The Granddaddy of Dumb Ideas

(Slate) Aaron David Miller - Right now, no idea will bring Palestinians any closer to realizing their legitimate national aspirations for statehood. But neither desperation nor sympathy for a deserving cause should compel us to embrace and pursue bad ideas that might only make matters worse. And admitting the nonstate of Palestine to the UN - the granddaddy of dumb ideas - will do precisely that. I should know. Having spent 20 years providing both very good and very bad advice on Arab-Israeli issues to half a dozen secretaries of state, I've come up with my fair share of doozies. These included inviting Yasser Arafat to the U.S. Holocaust Memorial Museum and encouraging then-President Clinton to believe he could negotiate a conflict-ending agreement between Israeli Prime Minister Ehud Barak and PLO Chairman Yasser Arafat at the Camp David summit in July 2000. It must be something in the water that leads well-intentioned American mediators to assume that trying anything to keep the peace process alive - no matter how wrong-headed, risky, or dysfunctional - is better than not acting at all. This obsession with process over results, motion over movement, is the solutionist's curse. Once you conclude that action is mandatory, no matter the cost, you begin to slide down a slippery slope. At the bottom of the hill, failure almost always awaits. The Palestinians cannot succeed in gaining admission to the UN as a member state. We've already seen a trial run in September and October. The U.S. will veto, and has already persuaded others on the Security Council to oppose, Abbas' petition. Nor does winning by losing seem to have gotten much for Palestinians so far, except a UNESCO admission which prompted the U.S. to cut off the program's funding.

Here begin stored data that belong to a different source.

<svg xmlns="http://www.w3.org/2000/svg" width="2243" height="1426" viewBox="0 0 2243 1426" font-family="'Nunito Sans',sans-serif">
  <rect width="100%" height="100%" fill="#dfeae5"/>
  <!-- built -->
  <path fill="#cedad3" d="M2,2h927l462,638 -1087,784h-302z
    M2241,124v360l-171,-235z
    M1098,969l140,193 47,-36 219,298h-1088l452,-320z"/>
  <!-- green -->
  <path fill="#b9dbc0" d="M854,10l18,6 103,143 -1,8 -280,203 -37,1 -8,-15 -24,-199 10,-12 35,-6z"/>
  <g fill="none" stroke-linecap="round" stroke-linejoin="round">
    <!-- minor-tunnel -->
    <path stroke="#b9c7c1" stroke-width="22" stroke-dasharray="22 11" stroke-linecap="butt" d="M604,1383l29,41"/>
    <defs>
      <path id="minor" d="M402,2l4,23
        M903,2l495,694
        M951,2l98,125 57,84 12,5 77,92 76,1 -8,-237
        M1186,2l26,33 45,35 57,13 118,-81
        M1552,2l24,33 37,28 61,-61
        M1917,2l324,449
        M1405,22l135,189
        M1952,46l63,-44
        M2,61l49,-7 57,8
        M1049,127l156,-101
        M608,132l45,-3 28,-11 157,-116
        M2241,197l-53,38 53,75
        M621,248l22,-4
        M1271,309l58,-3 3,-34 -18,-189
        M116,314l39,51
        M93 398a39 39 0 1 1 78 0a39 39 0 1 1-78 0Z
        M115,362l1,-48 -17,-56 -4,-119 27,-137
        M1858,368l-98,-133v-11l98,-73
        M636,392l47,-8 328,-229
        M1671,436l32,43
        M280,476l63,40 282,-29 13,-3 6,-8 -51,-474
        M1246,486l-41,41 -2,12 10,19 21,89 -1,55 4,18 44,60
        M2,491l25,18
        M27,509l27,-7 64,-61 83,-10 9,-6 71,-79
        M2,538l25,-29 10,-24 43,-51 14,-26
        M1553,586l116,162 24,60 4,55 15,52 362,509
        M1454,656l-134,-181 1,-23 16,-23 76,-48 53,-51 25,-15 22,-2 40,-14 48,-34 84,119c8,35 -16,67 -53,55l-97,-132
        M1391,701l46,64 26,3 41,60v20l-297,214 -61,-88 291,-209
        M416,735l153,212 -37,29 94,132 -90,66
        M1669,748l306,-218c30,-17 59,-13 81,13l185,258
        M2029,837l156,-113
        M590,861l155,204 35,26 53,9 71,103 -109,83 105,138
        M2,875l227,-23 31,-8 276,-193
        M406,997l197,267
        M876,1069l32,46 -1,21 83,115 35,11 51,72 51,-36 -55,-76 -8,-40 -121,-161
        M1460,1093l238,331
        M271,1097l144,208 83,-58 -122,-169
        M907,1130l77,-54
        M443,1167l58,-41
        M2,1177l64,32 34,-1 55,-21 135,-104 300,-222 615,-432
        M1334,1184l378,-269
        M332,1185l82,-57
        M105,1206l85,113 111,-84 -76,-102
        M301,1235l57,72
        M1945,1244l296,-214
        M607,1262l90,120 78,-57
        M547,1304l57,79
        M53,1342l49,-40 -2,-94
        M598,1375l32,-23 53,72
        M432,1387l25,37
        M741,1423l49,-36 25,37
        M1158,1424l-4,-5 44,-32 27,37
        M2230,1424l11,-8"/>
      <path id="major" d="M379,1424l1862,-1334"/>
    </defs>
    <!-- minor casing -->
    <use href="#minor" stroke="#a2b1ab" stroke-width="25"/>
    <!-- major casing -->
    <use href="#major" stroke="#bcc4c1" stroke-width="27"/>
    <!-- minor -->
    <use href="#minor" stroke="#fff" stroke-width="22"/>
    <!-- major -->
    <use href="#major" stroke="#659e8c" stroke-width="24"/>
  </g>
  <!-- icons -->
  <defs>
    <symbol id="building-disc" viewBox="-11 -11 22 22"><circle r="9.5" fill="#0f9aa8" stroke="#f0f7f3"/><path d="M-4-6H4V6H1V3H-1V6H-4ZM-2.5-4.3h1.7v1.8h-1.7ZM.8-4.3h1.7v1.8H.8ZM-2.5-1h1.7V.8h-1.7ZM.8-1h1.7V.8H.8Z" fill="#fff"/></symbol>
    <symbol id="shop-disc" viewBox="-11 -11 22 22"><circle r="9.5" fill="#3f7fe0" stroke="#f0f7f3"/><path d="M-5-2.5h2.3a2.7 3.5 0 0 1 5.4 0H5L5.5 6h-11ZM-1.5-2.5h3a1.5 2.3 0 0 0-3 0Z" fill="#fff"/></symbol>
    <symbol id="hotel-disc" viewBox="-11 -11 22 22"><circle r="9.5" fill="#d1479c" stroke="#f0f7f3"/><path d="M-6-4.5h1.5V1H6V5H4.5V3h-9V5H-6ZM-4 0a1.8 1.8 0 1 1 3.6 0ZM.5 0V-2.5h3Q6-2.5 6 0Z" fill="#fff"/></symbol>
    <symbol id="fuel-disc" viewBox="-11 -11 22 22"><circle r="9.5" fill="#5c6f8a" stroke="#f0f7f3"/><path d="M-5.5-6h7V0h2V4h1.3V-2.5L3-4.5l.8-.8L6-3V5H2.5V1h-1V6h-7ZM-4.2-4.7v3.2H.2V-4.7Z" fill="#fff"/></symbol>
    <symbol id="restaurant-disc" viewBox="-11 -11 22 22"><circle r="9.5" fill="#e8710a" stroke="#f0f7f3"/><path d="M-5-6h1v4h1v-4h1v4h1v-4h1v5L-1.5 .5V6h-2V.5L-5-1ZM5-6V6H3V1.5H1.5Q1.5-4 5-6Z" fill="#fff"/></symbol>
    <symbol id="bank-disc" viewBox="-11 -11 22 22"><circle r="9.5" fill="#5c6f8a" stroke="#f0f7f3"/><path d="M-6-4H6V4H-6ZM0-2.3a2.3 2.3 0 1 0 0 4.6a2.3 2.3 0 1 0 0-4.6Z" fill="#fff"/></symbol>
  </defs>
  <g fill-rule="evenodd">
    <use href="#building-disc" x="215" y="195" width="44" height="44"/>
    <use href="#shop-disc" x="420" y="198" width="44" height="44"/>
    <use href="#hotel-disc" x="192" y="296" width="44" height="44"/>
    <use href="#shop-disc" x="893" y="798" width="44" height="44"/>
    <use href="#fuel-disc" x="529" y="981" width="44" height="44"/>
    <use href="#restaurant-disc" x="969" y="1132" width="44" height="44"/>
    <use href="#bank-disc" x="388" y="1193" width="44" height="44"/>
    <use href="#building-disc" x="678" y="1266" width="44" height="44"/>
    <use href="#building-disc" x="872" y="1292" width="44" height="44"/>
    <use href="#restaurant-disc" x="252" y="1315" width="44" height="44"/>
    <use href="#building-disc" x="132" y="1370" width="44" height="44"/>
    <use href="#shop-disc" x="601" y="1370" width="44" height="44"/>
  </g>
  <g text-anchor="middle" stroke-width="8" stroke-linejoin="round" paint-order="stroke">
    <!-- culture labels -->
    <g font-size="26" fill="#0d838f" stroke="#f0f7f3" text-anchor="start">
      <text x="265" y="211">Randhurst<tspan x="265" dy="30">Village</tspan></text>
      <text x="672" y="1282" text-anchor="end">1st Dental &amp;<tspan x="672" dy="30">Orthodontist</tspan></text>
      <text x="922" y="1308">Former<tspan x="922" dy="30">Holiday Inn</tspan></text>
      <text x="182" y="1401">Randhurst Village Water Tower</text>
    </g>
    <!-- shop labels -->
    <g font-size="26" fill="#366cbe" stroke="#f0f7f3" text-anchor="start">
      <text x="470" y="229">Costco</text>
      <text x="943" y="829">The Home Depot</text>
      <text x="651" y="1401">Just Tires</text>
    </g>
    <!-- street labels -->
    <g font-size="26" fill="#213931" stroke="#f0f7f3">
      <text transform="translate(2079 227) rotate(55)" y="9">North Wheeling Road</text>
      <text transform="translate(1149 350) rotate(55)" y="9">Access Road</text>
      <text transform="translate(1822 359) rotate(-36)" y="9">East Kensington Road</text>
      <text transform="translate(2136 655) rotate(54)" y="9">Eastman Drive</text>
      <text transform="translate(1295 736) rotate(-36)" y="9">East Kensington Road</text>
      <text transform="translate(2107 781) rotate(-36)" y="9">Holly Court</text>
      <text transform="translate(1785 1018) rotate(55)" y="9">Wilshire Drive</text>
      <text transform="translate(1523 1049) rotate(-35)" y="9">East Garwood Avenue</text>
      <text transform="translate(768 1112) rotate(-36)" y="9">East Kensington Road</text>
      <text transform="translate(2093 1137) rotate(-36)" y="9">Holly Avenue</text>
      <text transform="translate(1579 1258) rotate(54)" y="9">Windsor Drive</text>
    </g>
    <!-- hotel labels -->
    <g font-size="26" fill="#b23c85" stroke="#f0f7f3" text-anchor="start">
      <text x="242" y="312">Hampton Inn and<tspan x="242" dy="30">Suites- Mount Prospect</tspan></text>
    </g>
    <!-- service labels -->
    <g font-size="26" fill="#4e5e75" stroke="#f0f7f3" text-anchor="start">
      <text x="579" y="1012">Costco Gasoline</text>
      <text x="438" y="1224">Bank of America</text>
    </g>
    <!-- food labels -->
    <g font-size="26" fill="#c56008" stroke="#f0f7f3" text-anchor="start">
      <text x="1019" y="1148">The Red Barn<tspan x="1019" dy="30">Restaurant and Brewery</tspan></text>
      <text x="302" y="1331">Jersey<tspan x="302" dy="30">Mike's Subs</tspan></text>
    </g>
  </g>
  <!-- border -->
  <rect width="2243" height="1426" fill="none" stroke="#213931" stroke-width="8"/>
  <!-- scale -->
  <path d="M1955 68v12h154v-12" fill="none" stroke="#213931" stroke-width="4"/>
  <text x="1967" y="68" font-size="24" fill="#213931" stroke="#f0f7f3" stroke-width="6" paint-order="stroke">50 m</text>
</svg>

The UN gambit just made it easier for Israelis to claim that it is the Palestinians who aren't serious about negotiations. Negotiations between empowered Israelis and Palestinians willing and able to pay the price of a settlement would remain the only possible path to a solution, if there was one. But right now, there isn't. The writer, a former adviser on the Middle East to Democratic and Republican secretaries of state, is now a public policy scholar at the Woodrow Wilson International Center.